Note that mount_smbfs(8) has nothing to do with Samba and smb4.conf. No amount of configuring Samba is going to change the behavior of mount_smbfs(8).

On FreeBSD mount_smbfs(8) is part of the base OS, not part of the Samba package.


----------



## VladiBG (Jul 9, 2018)

Agree the mount_smbfs(8) can't be changes until some developer take the patches from MacOS or entire rewrite the program to include support for the newest smb3 protocol.
So for now the only option for whoever want to use mount_smbfs(8) to access a samba server must enable ntlm auth on the samba server.  Same goes for Windows as from september 2016 with security update MS16-114 microsoft disabled smb1 because of the remote code execution.

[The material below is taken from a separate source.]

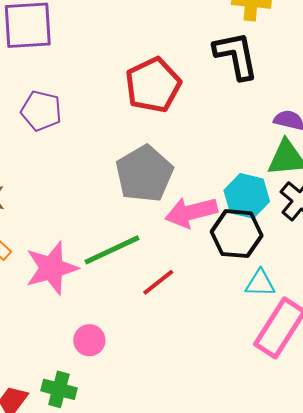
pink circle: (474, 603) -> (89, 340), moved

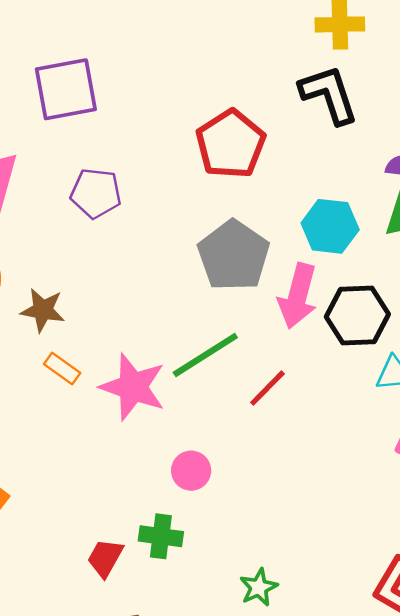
cyan hexagon: (247, 196) -> (330, 226), moved
pink arrow: (191, 212) -> (298, 296), turned -54
pink star: (52, 268) -> (133, 387), turned -30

https://support.microsoft.com/en-us...-disable-smbv1-smbv2-and-smbv3-in-windows-and


----------



## Toolforger (Feb 5, 2019)

@herrbischof I suspect it's not FUSE that's being instable, it's sshfs. My attempts at using sshfs failed because the ssh connection would time out (from the remote server so there wasn't much I could do about that), sshfs was too dumb to auto-reconnect, but it would keep running and hog the local network resources. Oh, and it would unmount instead of giving write errors, so the writes would go to the local filesystem - hilarity ensues if you assume that your backup went to the remote machine and wipe the disk.


----------